• Selected extract:
So, this allows you to rescue and enhance images you have that may be on the fringe of acceptability, and transform them into something great for your collection. Additionally, the Bridge image management software is simply outstanding, letting users collect, label and digitally publish images to printed albums or on-line web pages.

Consequently, I’ve broken the review into two categories, allowing you to easily consider Elements in the context of your interest.

Elements for the 3D User 

Bad Render Saved! This is a 3D render of a Dystopia model. The original render on the left is too dark and the contrast is too flat. In about 30 seconds, the image on the right was adjusted for contrast, color saturation and artificial depth-of-field (distance blurring) was added.

Nothing is really all that simple in 3D. You have to create your own complete world plus everything in it, light it, texture it and finally render it. Playing God isn’t quite so easy after all.

Elements lets users rescue images that are too dark, awkwardly lit or that have color casts you’d like to change. In fact, over saturating color in 3D is a very common problem, even for pros, which can quickly make 3D images look fake. With Elements, you can de-saturate color after a render. Or, if you’re going for the old time-y look, creating sepia tones is insanely easy with Elements.

Another problem for 3D creators is the simple fact that 3D is perfect and everything is always in focus, which is very unreal. While most 3D packages allow camera blur, it usually comes with a huge render-time penalty. Elements lets you quickly create depth of field and “grunge” up an image, or make it less perfect after the render is complete. Likewise, you can retouch your own images to make sure that hair is just right, and that there is enough detail.

Elements also give 3D artists the ability to adjust bad texture tiling on rendered images using the incredible Healing Brush, or, even better, create your own texture tiles from digital or hand painted files that you can use directly in your 3D applications. Elements does contain an image offset feature perfect for this.

Elements for the Photographer

The "before" image shows the photo in all of it's terrible glory. The "after" image on the right shows what Elements can do with a single click on the "Photo Enhance" option, plus a one click Sharpen option. The weird blue light cast was corrected, colors were corrected and the darkness of the vast room was de-emphasized.

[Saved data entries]
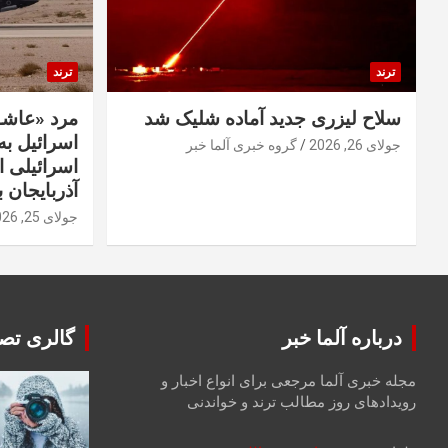
ترند
ترند
سلاح لیزری جدید آماده شلیک شد
مرد «عاشق
اسرائیل به 
جولای 26, 2026
گروه خبری آلما خبر
اسرائیلی 
آذربایجان ب
جولای 25, 2026
درباره آلما خبر
گالری تصا
مجله خبری آلما مرجعی برای انواع اخبار و
رویدادهای روز مطالب ترند و خواندنی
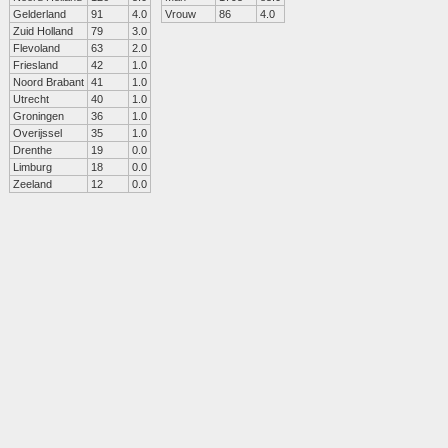
Gelderland
91
4.0
Vrouw
86
4.0
Zuid Holland
79
3.0
Flevoland
63
2.0
Friesland
42
1.0
Noord Brabant
41
1.0
Utrecht
40
1.0
Groningen
36
1.0
Overijssel
35
1.0
Drenthe
19
0.0
Limburg
18
0.0
Zeeland
12
0.0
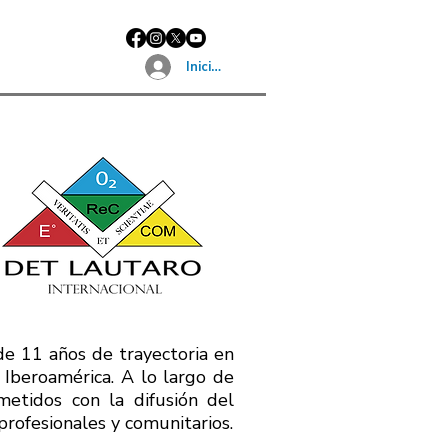
Iniciar sesión
de 11 años de trayectoria en
n Iberoamérica. A lo largo de
etidos con la difusión del
profesionales y comunitarios.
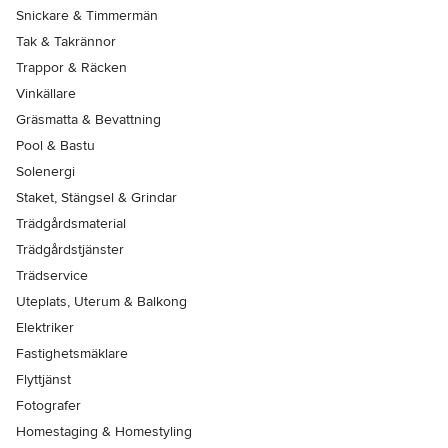
Snickare & Timmermän
Tak & Takrännor
Trappor & Räcken
Vinkällare
Gräsmatta & Bevattning
Pool & Bastu
Solenergi
Staket, Stängsel & Grindar
Trädgårdsmaterial
Trädgårdstjänster
Trädservice
Uteplats, Uterum & Balkong
Elektriker
Fastighetsmäklare
Flyttjänst
Fotografer
Homestaging & Homestyling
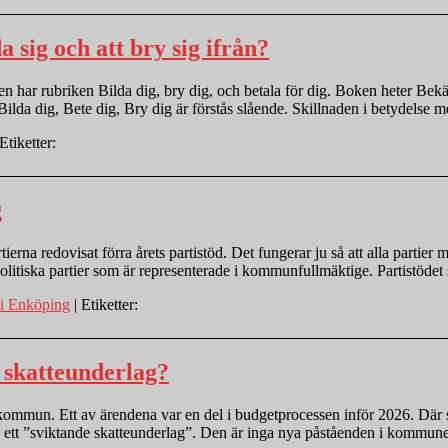
sig och att bry sig ifrån?
itlen har rubriken Bilda dig, bry dig, och betala för dig. Boken heter 
a dig, Bete dig, Bry dig är förstås slående. Skillnaden i betydelse m
Etiketter:
g
na redovisat förra årets partistöd. Det fungerar ju så att alla partier me
 politiska partier som är representerade i kommunfullmäktige. Partistöde
i Enköping
| Etiketter:
e skatteunderlag?
ommun. Ett av ärendena var en del i budgetprocessen inför 2026. Där 
och ett ”sviktande skatteunderlag”. Den är inga nya påståenden i komm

• Task list:
1) Repeat the passage of the Elements review between "Elements also give" and "perfect for this.", inclusive.
2) In the Elements review, which tool is named for adjusting bad texture tiling on rendered images?

• Answers to the exercises:
1)
Elements also give 3D artists the ability to adjust bad texture tiling on rendered images using the incredible Healing Brush, or, even better, create your own texture tiles from digital or hand painted files that you can use directly in your 3D applications. Elements does contain an image offset feature perfect for this.

2) The Healing Brush.